Dataset entries:
.....

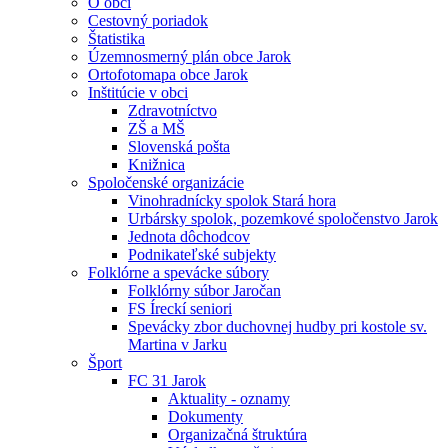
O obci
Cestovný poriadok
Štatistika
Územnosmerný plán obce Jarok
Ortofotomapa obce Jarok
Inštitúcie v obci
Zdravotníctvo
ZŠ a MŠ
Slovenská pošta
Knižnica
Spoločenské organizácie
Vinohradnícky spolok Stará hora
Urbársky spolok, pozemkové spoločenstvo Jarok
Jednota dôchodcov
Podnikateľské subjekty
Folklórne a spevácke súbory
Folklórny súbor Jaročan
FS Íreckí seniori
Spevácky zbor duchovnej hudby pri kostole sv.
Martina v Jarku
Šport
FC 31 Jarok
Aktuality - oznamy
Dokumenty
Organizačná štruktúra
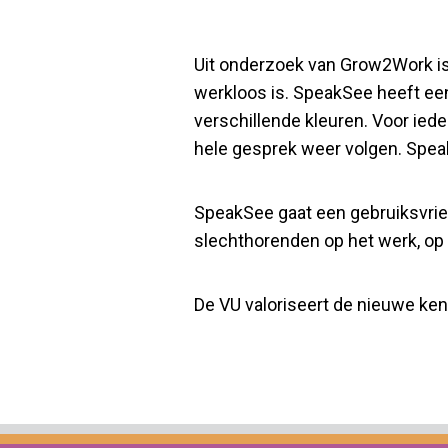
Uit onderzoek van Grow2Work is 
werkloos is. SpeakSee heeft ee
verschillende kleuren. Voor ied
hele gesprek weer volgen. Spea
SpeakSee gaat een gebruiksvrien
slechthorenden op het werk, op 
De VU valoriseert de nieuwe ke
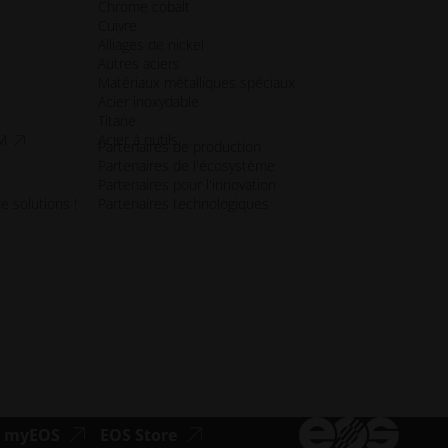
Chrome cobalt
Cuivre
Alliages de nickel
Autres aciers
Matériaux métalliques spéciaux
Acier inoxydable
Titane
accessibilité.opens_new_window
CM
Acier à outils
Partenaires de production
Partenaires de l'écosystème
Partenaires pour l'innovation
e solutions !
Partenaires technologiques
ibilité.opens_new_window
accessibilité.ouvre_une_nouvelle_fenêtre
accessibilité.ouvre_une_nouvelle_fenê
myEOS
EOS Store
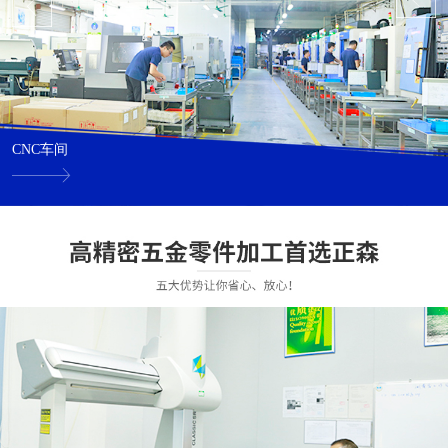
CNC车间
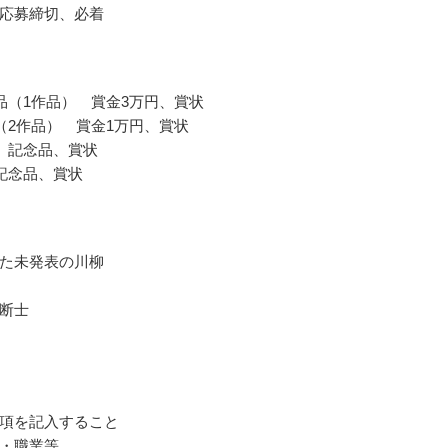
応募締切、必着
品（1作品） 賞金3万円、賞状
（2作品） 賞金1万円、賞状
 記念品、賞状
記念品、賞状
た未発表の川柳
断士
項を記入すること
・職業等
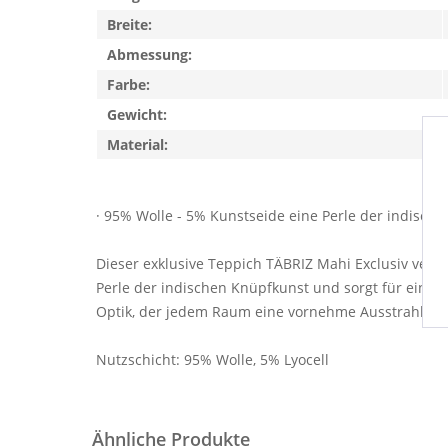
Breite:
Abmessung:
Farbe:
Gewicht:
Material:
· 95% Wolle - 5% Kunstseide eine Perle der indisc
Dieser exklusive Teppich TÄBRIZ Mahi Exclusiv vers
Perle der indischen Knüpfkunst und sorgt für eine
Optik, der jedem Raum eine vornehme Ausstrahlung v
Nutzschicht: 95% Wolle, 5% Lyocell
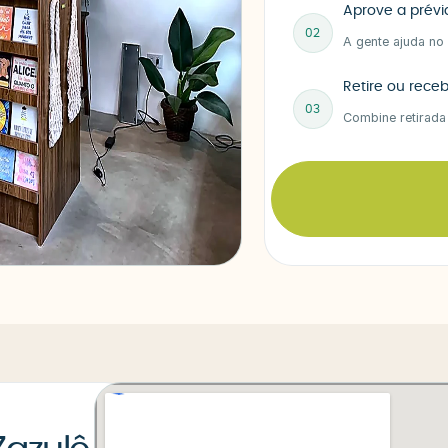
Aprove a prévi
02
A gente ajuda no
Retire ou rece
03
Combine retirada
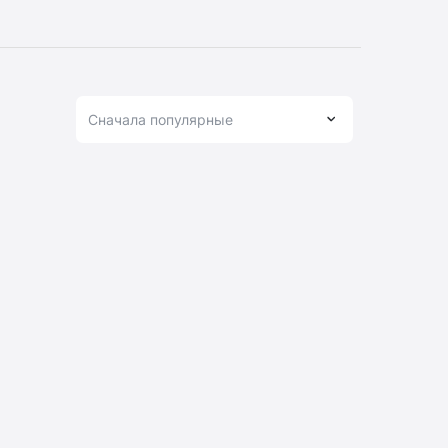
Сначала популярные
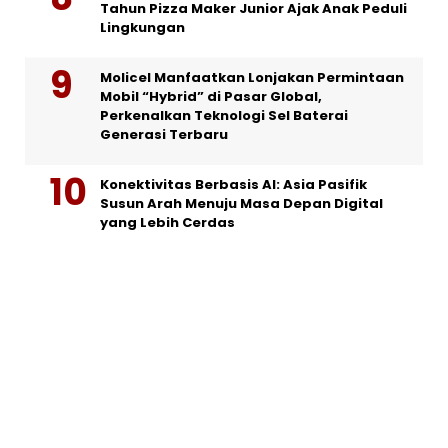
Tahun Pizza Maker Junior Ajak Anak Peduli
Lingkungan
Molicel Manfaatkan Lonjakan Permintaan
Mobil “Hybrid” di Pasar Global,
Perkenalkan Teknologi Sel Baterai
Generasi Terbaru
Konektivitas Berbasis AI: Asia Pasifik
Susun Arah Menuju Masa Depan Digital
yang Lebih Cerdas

.....

Format the lines from the one containing "Uit onderzoek van Grow2Work is" through the last line of the entries as a JSON list of strings, one string per line, skipping any blank lines. Leave the pictures out of the answer.

Answer:
[
  "Uit onderzoek van Grow2Work is ",
  "werkloos is. SpeakSee heeft ee",
  "verschillende kleuren. Voor ied",
  "hele gesprek weer volgen. Spea",
  "SpeakSee gaat een gebruiksvrien",
  "slechthorenden op het werk, op ",
  "De VU valoriseert de nieuwe ke",
  "Chrome cobalt",
  "Cuivre",
  "Alliages de nickel",
  "Autres aciers",
  "Matériaux métalliques spéciaux",
  "Acier inoxydable",
  "Titane",
  "accessibilité.opens_new_window",
  "CM",
  "Acier à outils",
  "Partenaires de production",
  "Partenaires de l'écosystème",
  "Partenaires pour l'innovation",
  "e solutions !",
  "Partenaires technologiques",
  "ibilité.opens_new_window",
  "accessibilité.ouvre_une_nouvelle_fenêtre",
  "accessibilité.ouvre_une_nouvelle_fenê",
  "myEOS",
  "EOS Store",
  "CNC车间",
  "応募締切、必着",
  "品（1作品） 賞金3万円、賞状",
  "（2作品） 賞金1万円、賞状",
  " 記念品、賞状",
  "記念品、賞状",
  "た未発表の川柳",
  "断士",
  "項を記入すること",
  "・職業等",
  "Breite:",
  "Abmessung:",
  "Farbe:",
  "Gewicht:",
  "Material:",
  "· 95% Wolle - 5% Kunstseide eine Perle der indisc",
  "Dieser exklusive Teppich TÄBRIZ Mahi Exclusiv vers",
  "Perle der indischen Knüpfkunst und sorgt für eine",
  "Optik, der jedem Raum eine vornehme Ausstrahlung v",
  "Nutzschicht: 95% Wolle, 5% Lyocell",
  "Aprove a prévi",
  "02",
  "A gente ajuda no",
  "Retire ou rece",
  "03",
  "Combine retirada",
  "Сначала популярные",
  "Tahun Pizza Maker Junior Ajak Anak Peduli",
  "Lingkungan",
  "Molicel Manfaatkan Lonjakan Permintaan",
  "Mobil “Hybrid” di Pasar Global,",
  "Perkenalkan Teknologi Sel Baterai",
  "Generasi Terbaru",
  "Konektivitas Berbasis AI: Asia Pasifik",
  "Susun Arah Menuju Masa Depan Digital",
  "yang Lebih Cerdas"
]